Using machine learning, DOM, and pixel coordinates for a more accurate VCN experience

In the end, the team settled on the model outlined below. Because deep learning and deep neural networks require extensive training sets, we chose to rely on feature engineering, implementing two logistic regression models in TensorFlow to achieve the desired capabilities. We train the models in Keras and serve the trained models to run under TensorFlow.js in the browser.

  • The payment page classification model detects when the customer is on a payment page, so that the Eno browser extension can be popped up. This model takes as input a set of features corresponding to a web page and produces as output whether the page is a payment page (yes or no). The features are constructed by examining the web page’s document object model (DOM). The features are based on text and HTML attributes appearing within the page’s <title> and <head> elements and near those elements. To determine whether some text is near an element, we use the DOM to access the pixel coordinates of the text and element as rendered by the browser on the customer’s screen. We use tf-idf weighting, which weights each term (word or HTML attribute) according to the term frequency—the number of times the term appears in the corpus—offset by the document frequency—the number of documents in the corpus containing the term.
  • The payment field classification model classifies input fields within the payment page, so that the Eno browser extension can automatically fill in the appropriate payment information. This model takes as input a set of features corresponding to an <input> or <select> element and produces as output whether the element is a card number field, card security code field, or expiration date field. This model uses HTML attributes of the <input> or <select> element, as well as text near the element based on pixel coordinates.

Compared to using rules and patterns, using machine learning models on text, HTML attributes, and pixel coordinates can more reliably and resiliently identify payment pages and payment fields. Using these models, we can now extend these autofill capabilities to more online sites, more accurately, making VCNs an even easier and less error-prone choice when shopping online.

Using edge machine learning to protect customer data

By using TensorFlow.js, a Javascript library that can run directly in the browser, we can run this machine learning model at the edge—namely on customer devices rather than in the server—helping protect the privacy of customer information and improving response times.
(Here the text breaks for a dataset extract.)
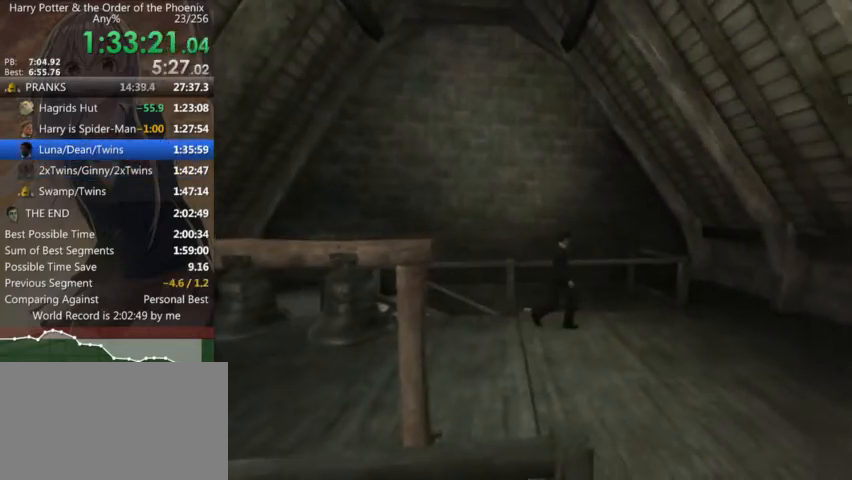
{"keys": ["d", "s", "shift_l"], "mouse": [], "events": []}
Instead of the Eno browser extension having to transmit information to a server to run the machine learning model, the model is run right inside the browser. This provides a lower latency and also increases privacy because information doesn’t have to be transmitted to a server. Edge engineering is nothing new at Capital One, but extending our usage into the machine learning space helps us to provide a new level of convenience and safety through a faster, more accurate understanding of checkout sites.

The future of edge machine learning on the Eno VCN

Improving the VCN experience for the Eno browser extension sprang from multiple goals—to use edge machine learning to improve the Eno customer experience, to create a more secure and fraud-resistant way to shop online, to do so with less manual and brittle efforts, and to help develop the machine learning expertise of our employees and feature teams.

This machine learning model makes the Eno browser extension more robust and our VCNs easier and more secure to use. But our work isn’t finished yet. As the new project lead for this feature, in 2022 Jennifer and her team are focused on data collection and model optimizations – two ways to continually improve and prioritize the customer experience – as well as continual testing of the machine learning feature.